/cv-job-matcher

IR-driven job matching based on your CV.

Primary LanguageJupyter Notebook

cv-job-matcher

IR-driven job matching based on your CV.

Setting up the environment

System-level dependencies the packages require:

  • pkg-config
  • poppler

Examples of how to install these dependencies on various platforms:

  • Ubuntu: sudo apt-get install pkg-config poppler-utils
  • Mac OS: brew install pkg-config poppler
  • Windows: This OS requires you to install the Microsoft Visual C++ build tools for the pdf-parsing package to work. You can download them from here by selecting "Desktop development with C++ workload". Then install pkg-config by downloading it from here, extracting the downloaded ZIP and copying the pkg-config.exe file to C:\Program Files (x86)\pkgconfig\bin (create the folder if it does not exist). Finally, add C:\Program Files (x86)\pkgconfig\bin to your PATH environment variable. You can run pkg-config --version to check that it is working. You then need to create a conda environment and run:
conda create -n recSys python==3.10
conda activate recSys
conda install -c conda-forge poppler

Python dependencies: To install the python dependencies, run the following command from the project root directory, ideally in a new envgironment:

pip install langchain html2text openai streamlit streamlit-lottie pdftotext altair faiss-cpu pandas pympler pyparsing pyyaml tqdm sentence_transformers

You need to provide a valid OpenAI key in a key.yaml file at the root of the project. It should have the following form:

openai_key: '<your key here>'

Starting the demo application

A web-based interface is bundled with the project. Everything is run from that web interface. To use it, after setting up the dependencies, execute the following command from the project root directory:

streamlit run app.py

The application will pop up in your default browser and using it should be straightforward: you can upload any CV in PDF format and the application will return a list of jobs that matches the CV, along with scores and improvement recommendations for the jobs dynamically. This works after the preprocessed data has been generated, if you do not have the preprocessed data, refer to the "Generating the preprocessed job data" section..
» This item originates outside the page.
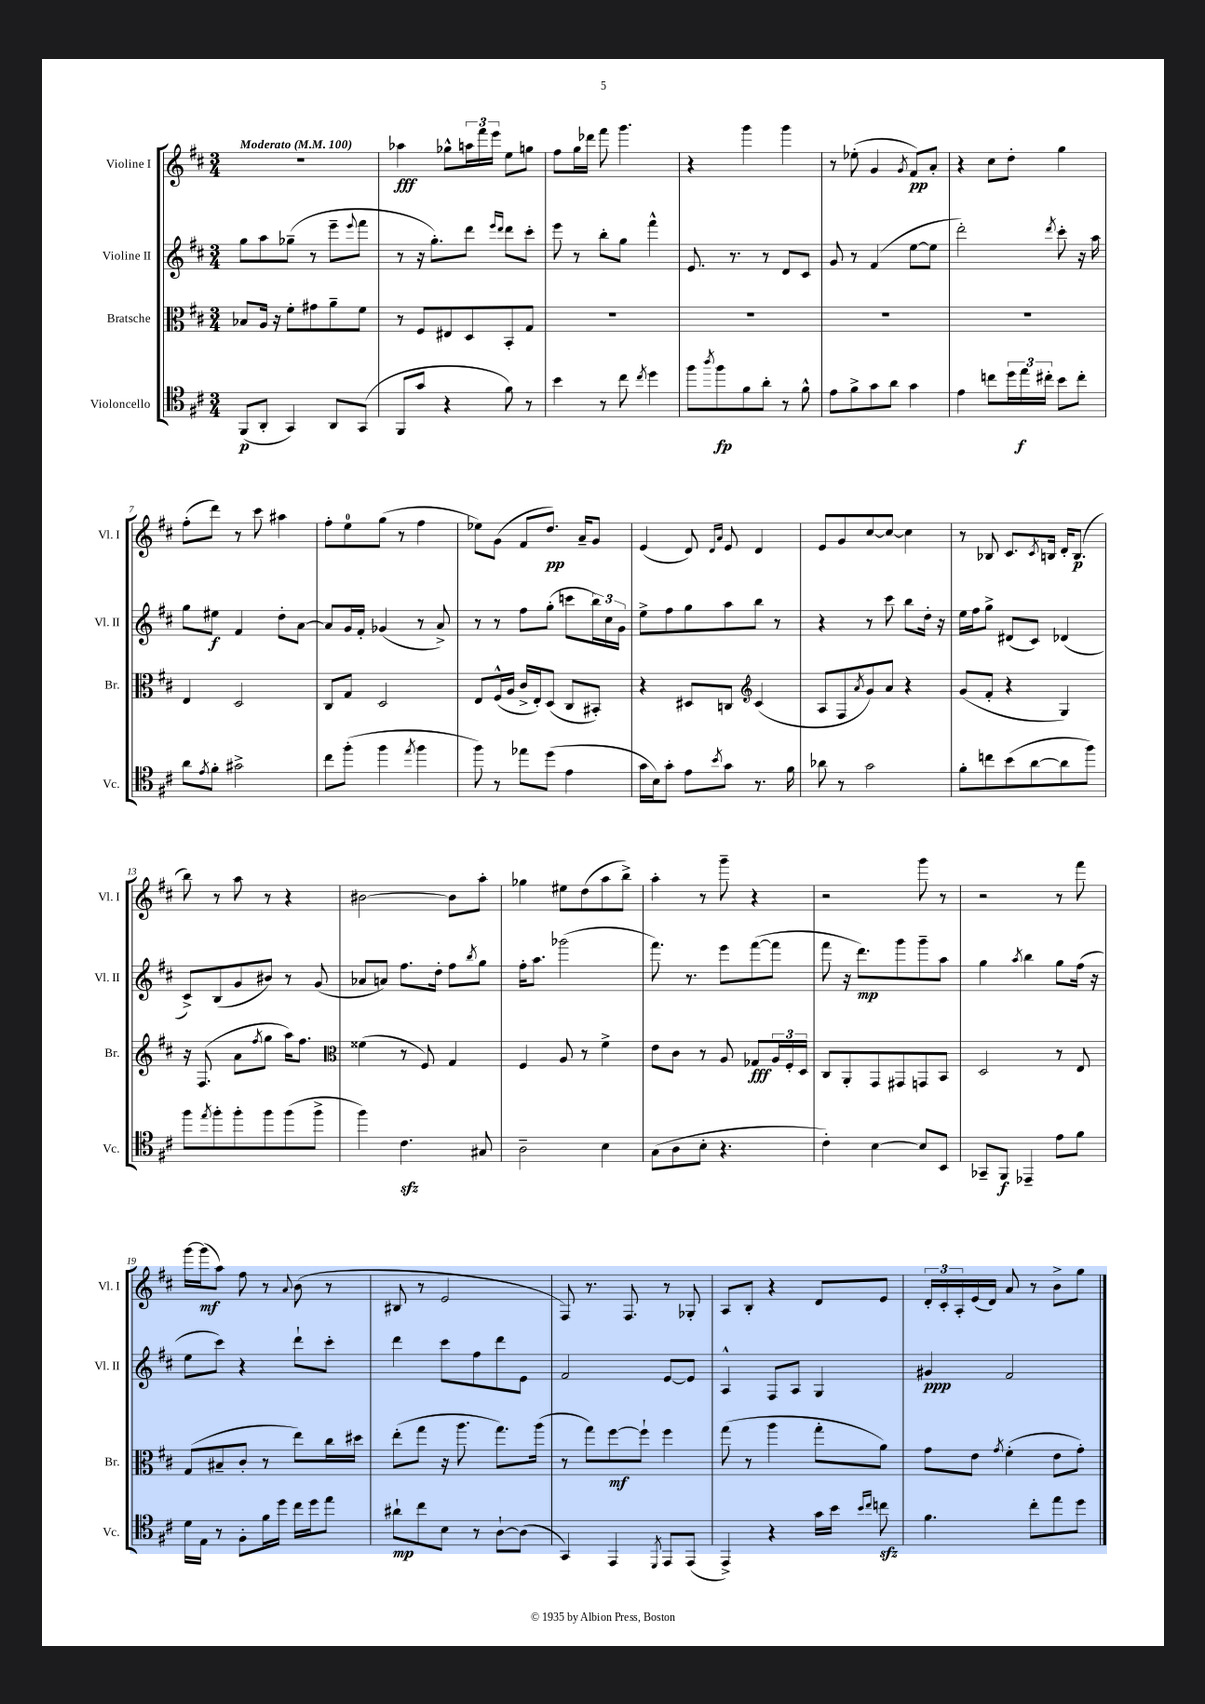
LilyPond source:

Generating the preprocessed job data

To limit the inference cost when a user performs a CV-matching requests, the web-application only uses pre-computed embeddings for the documents (job postings) and only embeds the query (CV or ideal job based on the CV) on the fly. Therefore, the first time you run the application, you will need to generate the preprocessed data locally.
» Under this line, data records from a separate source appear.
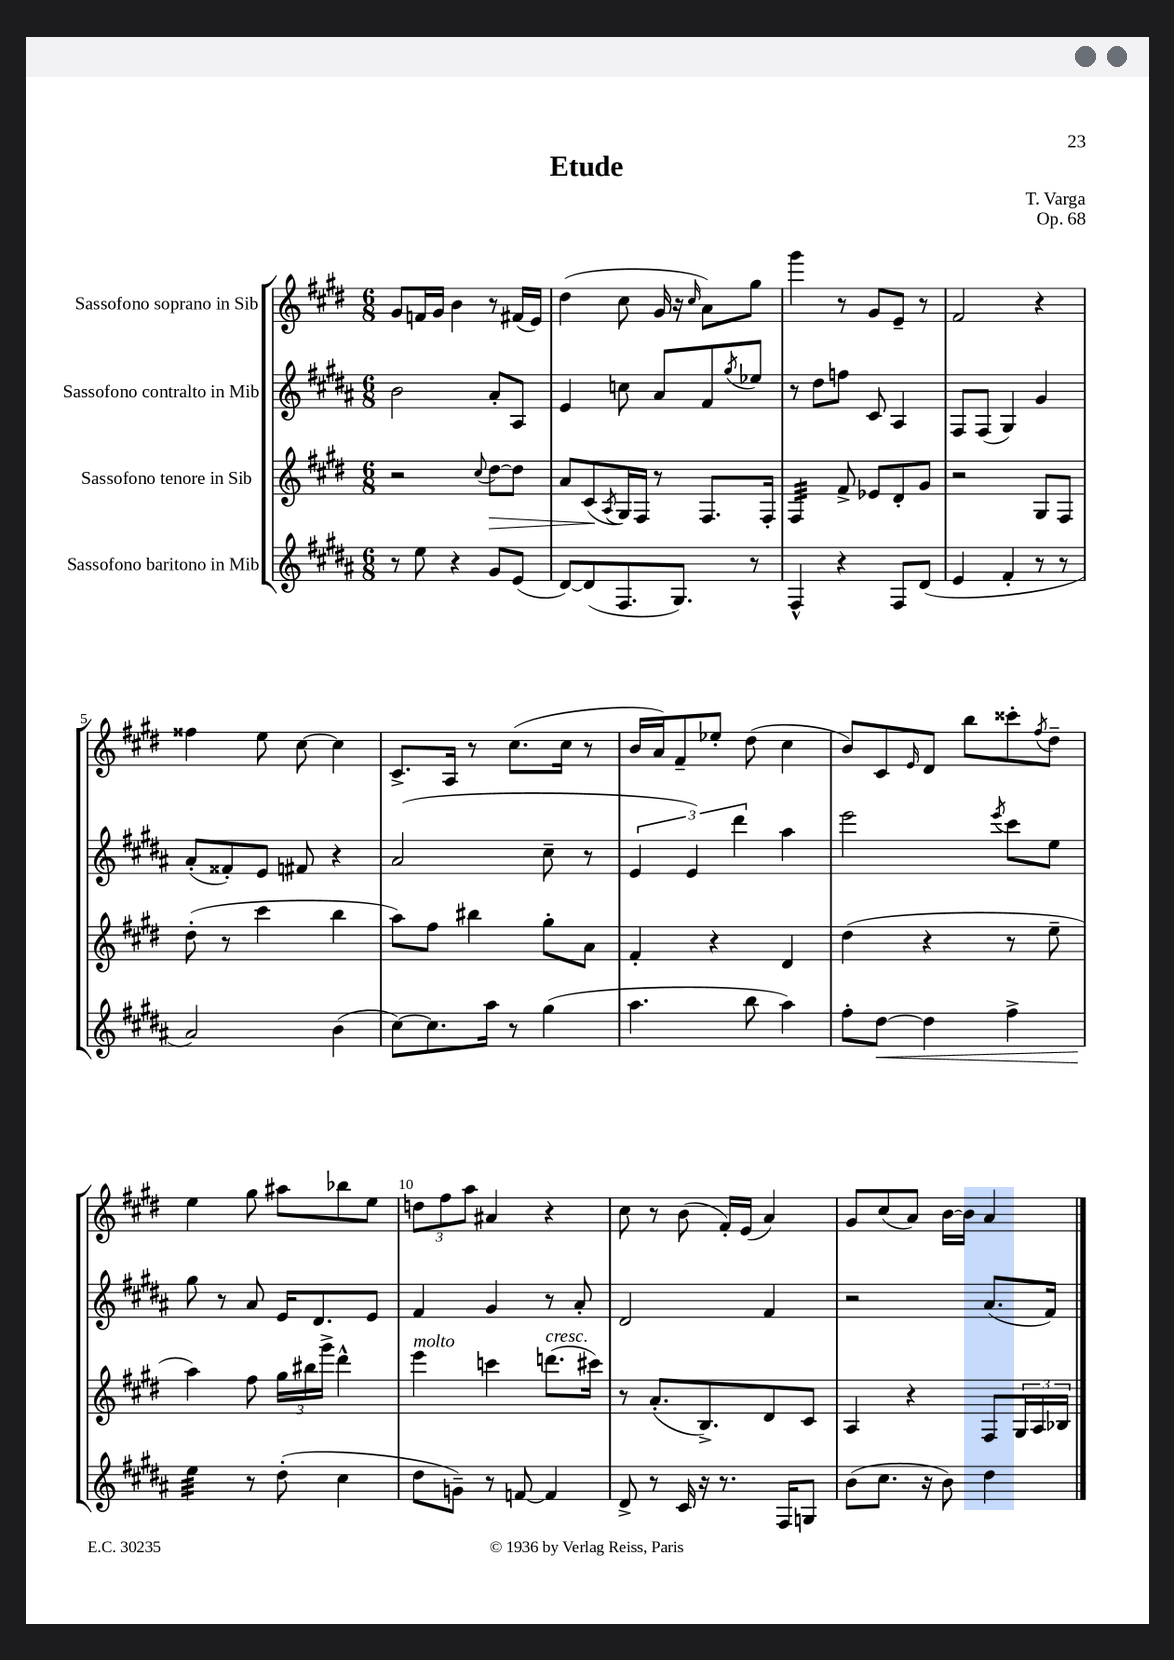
\header { title = "Etude" composer = "T. Varga" opus = "Op. 68" }
<<
\new StaffGroup <<
\new Staff = "s0" \with { instrumentName = "Sassofono soprano in Sib" } {
    \clef treble \key e \major \numericTimeSignature \time 6/8
    gis'8 f'16 gis'16 b'4 r8 fis'16( e'16) |
    dis''4( cis''8 gis'16 r16 \grace { cis''16 } a'8) gis''8 |
    gis'''4 r8 gis'8 e'8-- r8 |
    fis'2 r4 |
    fisis''4 e''8 cis''8~ cis''4 |
    cis'8.-> a16 r8 cis''8.( cis''16 r8 |
    b'16 a'16) fis'8-- ees''8-. dis''8( cis''4 |
    b'8) cis'8 \grace { e'16 } dis'8 b''8 cisis'''8-. \acciaccatura { fis''8 } dis''8-- |
    e''4 gis''8 ais''8 bes''8 e''8 |
    \tuplet 3/2 { d''8 fis''8 a''8 } ais'4 r4 |
    cis''8 r8 b'8( fis'16-.) e'16( a'4) |
    gis'8 cis''8( a'8) b'16~ b'16 a'4 \bar "|." |
}
\new Staff = "s1" \with { instrumentName = "Sassofono contralto in Mib" } {
    \clef treble \key b \major \numericTimeSignature \time 6/8
    b'2 ais'8-. ais8 |
    e'4 c''8 ais'8 fis'8 \acciaccatura { gis''8 } ees''8 |
    r8 dis''8 f''8 cis'8 ais4 |
    fis8 fis8( gis4) gis'4 |
    ais'8-.( fisis'8-.) e'8 fis'8 r4 |
    ais'2( cis''8-- r8 |
    \tuplet 3/2 { e'4 e'4) dis'''4 } ais''4 |
    e'''2 \acciaccatura { e'''8 } cis'''8 e''8 |
    gis''8 r8 ais'8 e'16 dis'8. e'8 |
    fis'4 gis'4 r8 ais'8-. |
    dis'2 fis'4 |
    r2 ais'8.( fis'16) \bar "|." |
}
\new Staff = "s2" \with { instrumentName = "Sassofono tenore in Sib" } {
    \clef treble \key e \major \numericTimeSignature \time 6/8
    r2 \appoggiatura { cis''8 } dis''8~\> dis''8 |
    a'8 cis'8\!( \acciaccatura { a8 } gis16) fis16 r8 fis8. fis16-. |
    fis4:32 fis'8-> ees'8 dis'8-. gis'8 |
    r2 gis8 fis8 |
    dis''8-.( r8 cis'''4 b''4 |
    a''8) fis''8 bis''4 gis''8-. a'8 |
    fis'4-. r4 dis'4 |
    dis''4( r4 r8 e''8-- |
    a''4) fis''8 \tuplet 3/2 { gis''16 bis''16 gis'''16-> } dis'''4-^ |
    e'''4^\markup { \italic "molto" } c'''4 d'''8.^\markup { \italic "cresc." }( cis'''16) |
    r8 a'8.-.( b8.->) dis'8 cis'8 |
    a4 r4 fis8 \tuplet 3/2 { gis16 a16 bes16 } \bar "|." |
}
\new Staff = "s3" \with { instrumentName = "Sassofono baritono in Mib" } {
    \clef treble \key b \major \numericTimeSignature \time 6/8
    r8 e''8 r4 gis'8 e'8( |
    dis'8~) dis'8( fis8. gis8.) r8 |
    fis4-^ r4 fis8 dis'8( |
    e'4 fis'4-. r8 r8 |
    ais'2) b'4( |
    cis''8~) cis''8. ais''16 r8 gis''4( |
    ais''4. b''8 ais''4) |
    fis''8-. dis''8~\< dis''4 fis''4-> |
    e''4:32\! r8 dis''8-.( cis''4 |
    dis''8 g'8--) r8 f'8~ f'4 |
    dis'8-> r8 cis'16 r16 r8. fis16 g8 |
    b'8( cis''8. r16 b'8) dis''4 \bar "|." |
}
>>
>>
\layout { \context { \Score \override BarNumber.break-visibility = ##(#f #t #t) barNumberVisibility = #(every-nth-bar-number-visible 5) } }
The code comes with the pre-processed embedding (pre-processing code is also included): job_description_embedding/job_openings.json and job_description_embedding/job_openings_completed.json. The second file is the version of the first file where null fields of the job postings have been completed with GPT-3.5-turbo - we include the file to cut the costs as generating those is expensive.

The locally create the embedding based on those files, run:

python job_description_embedding/JobMatchingBaseline.py
python job_description_embedding/JobMatchinFineGrained.py

On windows the sibling folder imports sometimes work differently, development was done on unix-based systems. If you get an import error for the second python command, please move the python file to the project root and run it there, then put it back in the job_description_embedding folder.

This results in a job_description_embedding/embeddings folder containing saved_embeddings.pkl and fine_graind/....

To re-generate the job posting null completions with GPT-3.5-turbo (expensive): run Job_description_embeddings.ipynb to parse jobs and the body parsing. If job_openings_completed.json exists or REPARSE_JOBS in notebook is true the notebook will use gpt-3.5-turbo to parse the body of the jobs into appropriate fields. If an error occurs during parsing a specific job the fields will stay null and the job will additionally be written to the job_openings_full_failed_{batch}.json. You can find the batch files in job_openings and the consolidated jobs in job_openings_completed.json.